Source texts of formatted documents ▸
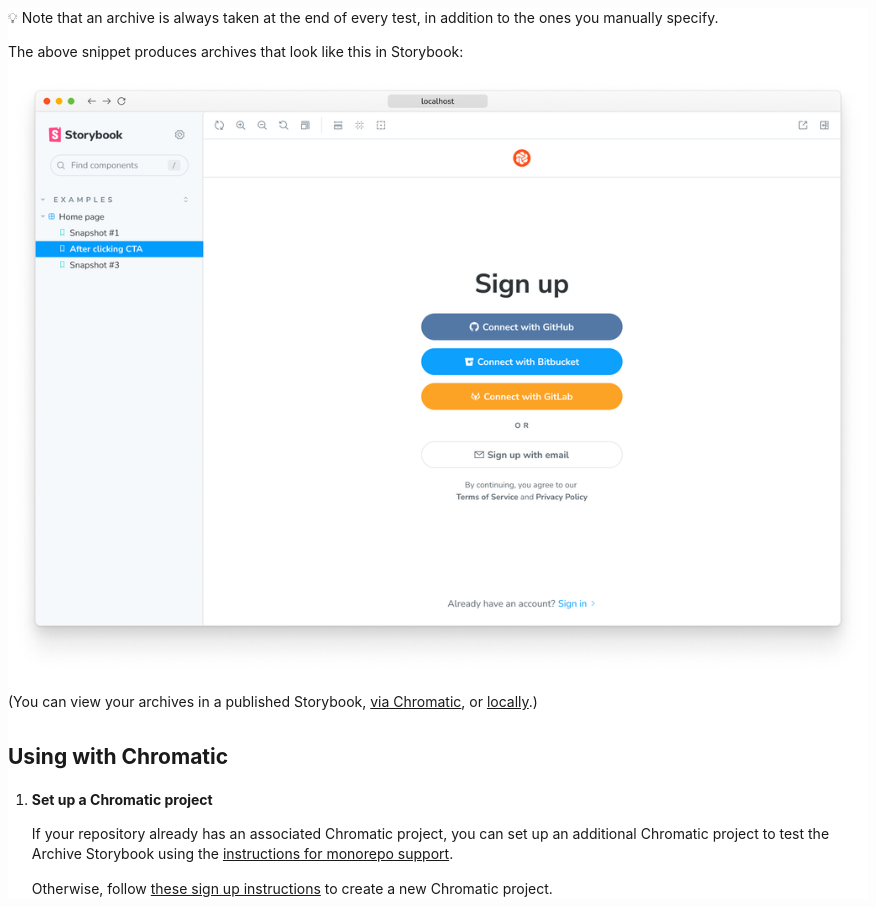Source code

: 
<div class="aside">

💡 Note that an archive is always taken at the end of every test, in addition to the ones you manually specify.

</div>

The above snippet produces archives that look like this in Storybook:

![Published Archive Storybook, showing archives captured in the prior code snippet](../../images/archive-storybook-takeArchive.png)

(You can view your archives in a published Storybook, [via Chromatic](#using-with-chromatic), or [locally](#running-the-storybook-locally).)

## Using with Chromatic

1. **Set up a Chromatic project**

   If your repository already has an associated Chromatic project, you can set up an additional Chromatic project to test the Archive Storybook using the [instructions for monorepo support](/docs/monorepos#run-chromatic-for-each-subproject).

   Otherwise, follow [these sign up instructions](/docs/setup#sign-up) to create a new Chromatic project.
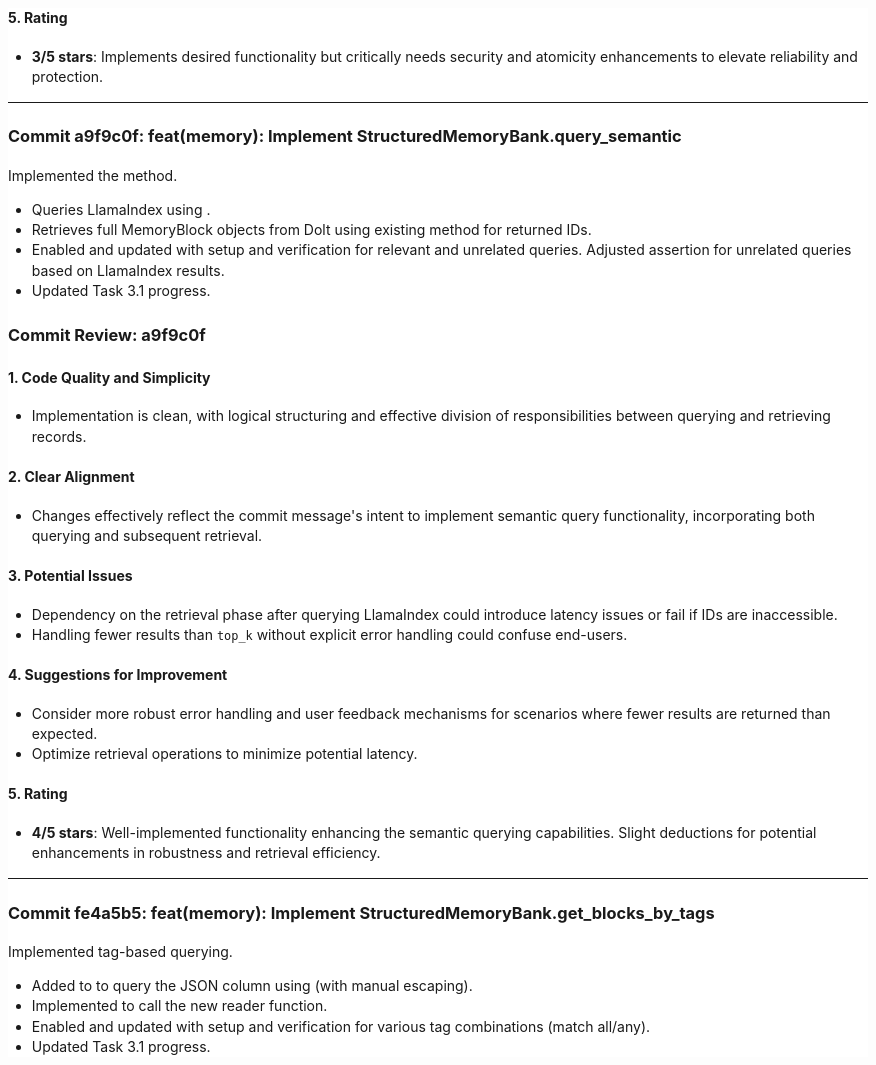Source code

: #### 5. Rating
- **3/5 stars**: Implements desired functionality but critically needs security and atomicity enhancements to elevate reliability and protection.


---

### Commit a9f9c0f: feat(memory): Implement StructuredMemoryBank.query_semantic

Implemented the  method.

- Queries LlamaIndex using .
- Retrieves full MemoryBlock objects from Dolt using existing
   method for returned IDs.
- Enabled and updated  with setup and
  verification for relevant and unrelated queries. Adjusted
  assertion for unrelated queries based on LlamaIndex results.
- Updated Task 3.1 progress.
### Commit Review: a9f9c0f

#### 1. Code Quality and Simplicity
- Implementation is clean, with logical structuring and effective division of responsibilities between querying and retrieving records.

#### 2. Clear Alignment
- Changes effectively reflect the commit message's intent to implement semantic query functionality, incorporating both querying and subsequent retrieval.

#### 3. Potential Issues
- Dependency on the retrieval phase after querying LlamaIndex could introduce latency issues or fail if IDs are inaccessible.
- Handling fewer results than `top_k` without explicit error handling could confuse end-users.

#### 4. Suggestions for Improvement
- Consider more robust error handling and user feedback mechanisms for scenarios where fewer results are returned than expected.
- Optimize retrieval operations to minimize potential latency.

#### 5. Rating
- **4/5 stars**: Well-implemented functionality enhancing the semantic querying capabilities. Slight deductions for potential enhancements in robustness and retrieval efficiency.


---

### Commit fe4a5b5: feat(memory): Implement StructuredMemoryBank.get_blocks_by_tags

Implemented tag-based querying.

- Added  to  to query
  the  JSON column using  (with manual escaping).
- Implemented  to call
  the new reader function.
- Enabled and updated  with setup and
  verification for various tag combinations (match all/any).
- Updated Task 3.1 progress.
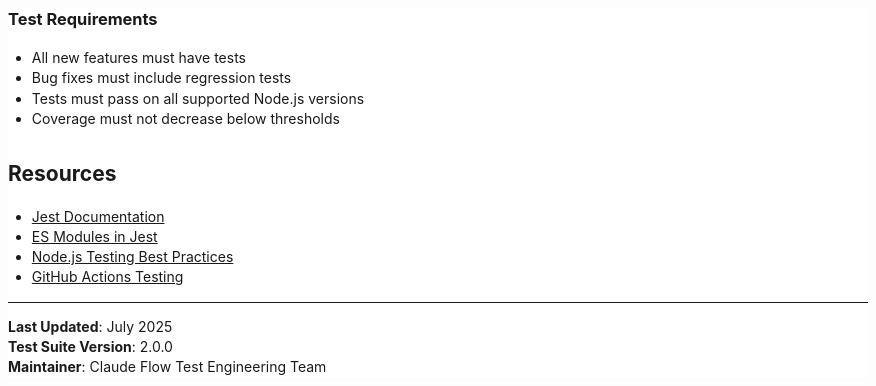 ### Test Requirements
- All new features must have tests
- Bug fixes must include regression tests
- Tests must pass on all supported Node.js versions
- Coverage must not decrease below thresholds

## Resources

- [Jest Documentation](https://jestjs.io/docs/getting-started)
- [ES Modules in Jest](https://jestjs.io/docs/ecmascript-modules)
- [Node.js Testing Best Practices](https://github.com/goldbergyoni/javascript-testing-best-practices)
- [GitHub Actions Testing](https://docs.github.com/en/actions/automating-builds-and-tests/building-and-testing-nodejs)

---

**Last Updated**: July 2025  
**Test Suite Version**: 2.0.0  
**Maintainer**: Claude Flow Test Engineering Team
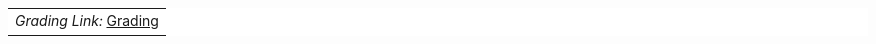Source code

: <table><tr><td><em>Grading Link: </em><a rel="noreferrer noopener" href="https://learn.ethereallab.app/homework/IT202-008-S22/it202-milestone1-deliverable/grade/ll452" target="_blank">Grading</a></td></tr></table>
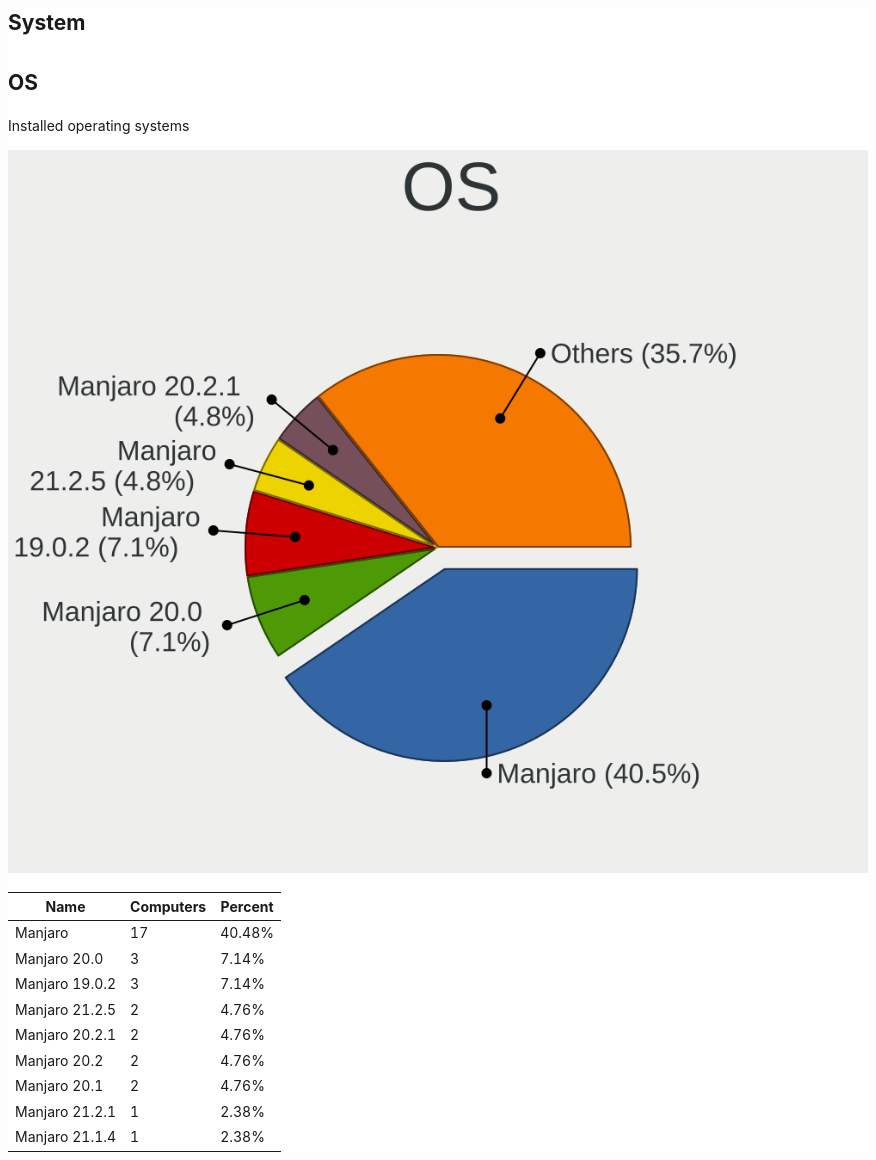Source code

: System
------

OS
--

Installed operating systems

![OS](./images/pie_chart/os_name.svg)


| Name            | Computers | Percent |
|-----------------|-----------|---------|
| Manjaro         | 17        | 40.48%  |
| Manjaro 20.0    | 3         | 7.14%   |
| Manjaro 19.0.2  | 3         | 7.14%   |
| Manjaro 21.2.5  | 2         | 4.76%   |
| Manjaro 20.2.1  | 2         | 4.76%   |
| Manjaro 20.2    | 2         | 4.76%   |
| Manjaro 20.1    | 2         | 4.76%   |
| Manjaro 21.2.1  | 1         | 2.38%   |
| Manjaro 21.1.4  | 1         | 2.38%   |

Work instruction ▸
Copy the source text of every item above character for character, leaving the pictures out.

Answer to the problem ▸
Source code

: 
<div class="aside">

💡 Note that an archive is always taken at the end of every test, in addition to the ones you manually specify.

</div>

The above snippet produces archives that look like this in Storybook:

![Published Archive Storybook, showing archives captured in the prior code snippet](../../images/archive-storybook-takeArchive.png)

(You can view your archives in a published Storybook, [via Chromatic](#using-with-chromatic), or [locally](#running-the-storybook-locally).)

## Using with Chromatic

1. **Set up a Chromatic project**

   If your repository already has an associated Chromatic project, you can set up an additional Chromatic project to test the Archive Storybook using the [instructions for monorepo support](/docs/monorepos#run-chromatic-for-each-subproject).

   Otherwise, follow [these sign up instructions](/docs/setup#sign-up) to create a new Chromatic project.
Source code

: #### 5. Rating
- **3/5 stars**: Implements desired functionality but critically needs security and atomicity enhancements to elevate reliability and protection.


---

### Commit a9f9c0f: feat(memory): Implement StructuredMemoryBank.query_semantic

Implemented the  method.

- Queries LlamaIndex using .
- Retrieves full MemoryBlock objects from Dolt using existing
   method for returned IDs.
- Enabled and updated  with setup and
  verification for relevant and unrelated queries. Adjusted
  assertion for unrelated queries based on LlamaIndex results.
- Updated Task 3.1 progress.
### Commit Review: a9f9c0f

#### 1. Code Quality and Simplicity
- Implementation is clean, with logical structuring and effective division of responsibilities between querying and retrieving records.

#### 2. Clear Alignment
- Changes effectively reflect the commit message's intent to implement semantic query functionality, incorporating both querying and subsequent retrieval.

#### 3. Potential Issues
- Dependency on the retrieval phase after querying LlamaIndex could introduce latency issues or fail if IDs are inaccessible.
- Handling fewer results than `top_k` without explicit error handling could confuse end-users.

#### 4. Suggestions for Improvement
- Consider more robust error handling and user feedback mechanisms for scenarios where fewer results are returned than expected.
- Optimize retrieval operations to minimize potential latency.

#### 5. Rating
- **4/5 stars**: Well-implemented functionality enhancing the semantic querying capabilities. Slight deductions for potential enhancements in robustness and retrieval efficiency.


---

### Commit fe4a5b5: feat(memory): Implement StructuredMemoryBank.get_blocks_by_tags

Implemented tag-based querying.

- Added  to  to query
  the  JSON column using  (with manual escaping).
- Implemented  to call
  the new reader function.
- Enabled and updated  with setup and
  verification for various tag combinations (match all/any).
- Updated Task 3.1 progress.
 ### Test Requirements
- All new features must have tests
- Bug fixes must include regression tests
- Tests must pass on all supported Node.js versions
- Coverage must not decrease below thresholds

## Resources

- [Jest Documentation](https://jestjs.io/docs/getting-started)
- [ES Modules in Jest](https://jestjs.io/docs/ecmascript-modules)
- [Node.js Testing Best Practices](https://github.com/goldbergyoni/javascript-testing-best-practices)
- [GitHub Actions Testing](https://docs.github.com/en/actions/automating-builds-and-tests/building-and-testing-nodejs)

---

**Last Updated**: July 2025  
**Test Suite Version**: 2.0.0  
**Maintainer**: Claude Flow Test Engineering Team
Source code

: <table><tr><td><em>Grading Link: </em><a rel="noreferrer noopener" href="https://learn.ethereallab.app/homework/IT202-008-S22/it202-milestone1-deliverable/grade/ll452" target="_blank">Grading</a></td></tr></table>
Source code

: System
------

OS
--

Installed operating systems

![OS](./images/pie_chart/os_name.svg)


| Name            | Computers | Percent |
|-----------------|-----------|---------|
| Manjaro         | 17        | 40.48%  |
| Manjaro 20.0    | 3         | 7.14%   |
| Manjaro 19.0.2  | 3         | 7.14%   |
| Manjaro 21.2.5  | 2         | 4.76%   |
| Manjaro 20.2.1  | 2         | 4.76%   |
| Manjaro 20.2    | 2         | 4.76%   |
| Manjaro 20.1    | 2         | 4.76%   |
| Manjaro 21.2.1  | 1         | 2.38%   |
| Manjaro 21.1.4  | 1         | 2.38%   |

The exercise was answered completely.